Inflation may be starting to slow in parts of the economy and cooling demand has taken some stress off supply chains, however, producer prices continued to surpass forecasts in the latest report from the Labor Department, and at 7.4 percent annualized1, remain stubbornly high.
Periods of sustained, high inflation can be crippling to procurement organizations that don’t have a plan of attack for dealing with it. In our first installment of this two-part Insights series, we examined how information is power when it comes to addressing inflation, and why procurement teams must work across their organizations to better understand cost inputs to boost transparency and negotiating power.
Now we’ll explore five tactical steps procurement leaders can take to pass on price increases and build in enough flexibility to mitigate the impact of inflation on the bottom line. In addition to the potential for significant cost savings, these moves have ancillary benefits of increasing price visibility across the supply chain and improving relations with suppliers.
- Stagger supplier contracts
Diversification isn’t just for investment portfolios. By proactively managing contracts and employing strategic approaches, procurement can effectively spread out the risk of inflation biting all at the same time. This may involve staggering or differentiating supplier contracts across various durations, buying channels, pricing methods, and comparable market indices to limit exposure to sudden increases in commodity or labor costs.
- Adopt periodic price adjustments
Once supplier contracts are put on a staggered renewal schedule to mitigate the short-term risks tied to inflation, procurement can proactively ensure their organization’s long-term success by analyzing services and material purchases for risk exposure and adopting a periodic price adjustment schedule. Creating a methodology and cadence for pricing updates allows both parties to plan and budget accordingly, leading to far more efficient procurement process. The key to success here is transparency: agreeing to automatic pricing updates using pre-determined terms can reassure suppliers that their contract prices are being updated fairly and consistently, enhancing the cooperative partnership.
- Incorporate indexes into pricing
In our first article, we highlighted the benefits of collaborating across the organization to better understand how individual cost components impact the overall price and manage them accordingly. Incorporating indices into contracts can work hand-in-hand with deconstructed pricing strategies because of the added element of visibility that they provide. Deconstructed pricing helps procurement better understand suppliers’ pricing strategies, while index-based price adjustments provide a way to share risk when prices trend up or down. Combined, these practices provide a solid foundation for protecting interests in inflationary environments against existing contracts. In the long term, incorporating indices or other stabilizing mechanisms into new and existing contracts can help protect against sudden, unexpected price changes.
- Establish tolerance thresholds
To achieve benefits in the short-term, procurement departments can establish a price risk tolerance level within the organization using a specialized team or technology to closely monitor the situation and alert when that level has been breached. By implementing tolerance thresholds, procurement departments can proactively manage risk and negotiate contracts to secure the most favorable prices through this mechanism of renegotiation.

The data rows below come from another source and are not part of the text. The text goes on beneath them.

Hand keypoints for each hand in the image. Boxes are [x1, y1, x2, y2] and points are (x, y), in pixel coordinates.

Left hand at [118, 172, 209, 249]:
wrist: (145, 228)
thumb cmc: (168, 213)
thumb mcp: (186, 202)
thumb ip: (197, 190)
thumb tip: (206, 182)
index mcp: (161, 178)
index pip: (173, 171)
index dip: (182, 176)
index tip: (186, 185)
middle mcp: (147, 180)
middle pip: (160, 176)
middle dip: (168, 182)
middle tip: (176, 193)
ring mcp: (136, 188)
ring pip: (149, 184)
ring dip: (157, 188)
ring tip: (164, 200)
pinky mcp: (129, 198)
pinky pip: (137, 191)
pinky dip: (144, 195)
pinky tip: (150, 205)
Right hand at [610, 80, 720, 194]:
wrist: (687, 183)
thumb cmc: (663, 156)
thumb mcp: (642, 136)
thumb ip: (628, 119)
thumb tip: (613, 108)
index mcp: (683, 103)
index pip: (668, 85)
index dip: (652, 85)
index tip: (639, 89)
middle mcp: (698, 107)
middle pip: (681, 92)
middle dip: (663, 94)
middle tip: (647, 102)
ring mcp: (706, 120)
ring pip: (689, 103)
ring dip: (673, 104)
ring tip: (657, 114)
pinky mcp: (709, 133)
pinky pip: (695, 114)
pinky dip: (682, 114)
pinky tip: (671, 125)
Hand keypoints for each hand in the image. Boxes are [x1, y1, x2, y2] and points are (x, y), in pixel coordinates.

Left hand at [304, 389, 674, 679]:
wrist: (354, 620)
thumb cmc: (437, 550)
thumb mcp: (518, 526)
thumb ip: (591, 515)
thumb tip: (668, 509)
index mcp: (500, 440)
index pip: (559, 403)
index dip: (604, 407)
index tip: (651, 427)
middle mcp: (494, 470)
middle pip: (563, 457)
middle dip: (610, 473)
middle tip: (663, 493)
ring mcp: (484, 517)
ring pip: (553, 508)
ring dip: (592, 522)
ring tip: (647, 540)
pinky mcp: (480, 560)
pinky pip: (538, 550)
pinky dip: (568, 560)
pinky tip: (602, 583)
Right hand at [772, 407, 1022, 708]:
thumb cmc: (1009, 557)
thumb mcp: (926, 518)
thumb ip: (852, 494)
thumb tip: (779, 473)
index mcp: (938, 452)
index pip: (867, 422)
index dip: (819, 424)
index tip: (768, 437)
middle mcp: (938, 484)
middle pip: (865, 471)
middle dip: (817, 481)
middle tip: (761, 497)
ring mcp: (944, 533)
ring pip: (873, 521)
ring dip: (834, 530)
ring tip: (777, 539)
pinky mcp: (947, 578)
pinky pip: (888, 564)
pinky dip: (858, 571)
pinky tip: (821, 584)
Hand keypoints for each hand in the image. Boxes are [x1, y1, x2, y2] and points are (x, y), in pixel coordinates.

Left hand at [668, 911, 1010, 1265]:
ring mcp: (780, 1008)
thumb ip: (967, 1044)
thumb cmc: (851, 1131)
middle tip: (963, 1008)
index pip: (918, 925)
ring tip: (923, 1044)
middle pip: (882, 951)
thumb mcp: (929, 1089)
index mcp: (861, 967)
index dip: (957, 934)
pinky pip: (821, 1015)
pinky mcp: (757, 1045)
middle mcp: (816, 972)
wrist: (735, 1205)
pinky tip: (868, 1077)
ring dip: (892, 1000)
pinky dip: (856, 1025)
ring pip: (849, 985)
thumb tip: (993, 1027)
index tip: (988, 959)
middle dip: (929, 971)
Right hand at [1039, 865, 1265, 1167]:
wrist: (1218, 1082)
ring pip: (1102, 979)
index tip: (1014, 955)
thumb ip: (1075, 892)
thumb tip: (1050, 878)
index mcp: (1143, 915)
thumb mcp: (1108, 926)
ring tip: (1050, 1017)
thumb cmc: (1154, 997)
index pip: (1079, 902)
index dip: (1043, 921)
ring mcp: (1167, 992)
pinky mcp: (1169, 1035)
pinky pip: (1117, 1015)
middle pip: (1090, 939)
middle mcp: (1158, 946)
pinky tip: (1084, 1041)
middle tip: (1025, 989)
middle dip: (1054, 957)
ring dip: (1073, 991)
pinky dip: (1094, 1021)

- Evaluate opportunities to increase inventory
Under normal operating conditions, carrying too much inventory can be a costly mistake. But when inflation is running persistently high, there may be periods where procurement organizations need to pounce on relative bargains to protect against future spikes. Each organization needs a strategy for monitoring their operating needs and optimizing their inventory in a way that accounts for changes in select pricing measures or overall inflation. Those that are successfully able to anticipate and activate dynamic inventory levels stand a far greater change to mute the impact of short-term price fluctuations on their bottom lines.
Getting aligned for better results
Taken together, these steps should empower procurement organizations to strengthen their inflation-protection defenses through price transparency and active risk management. The first ensures that all participants see the benefits of thinking more strategically along these lines, while the second empowers decision makers across the organizations to all pull in the same direction. That kind of alignment isn’t all that common, creating a point of competitive differentiation for those organizations that get this right.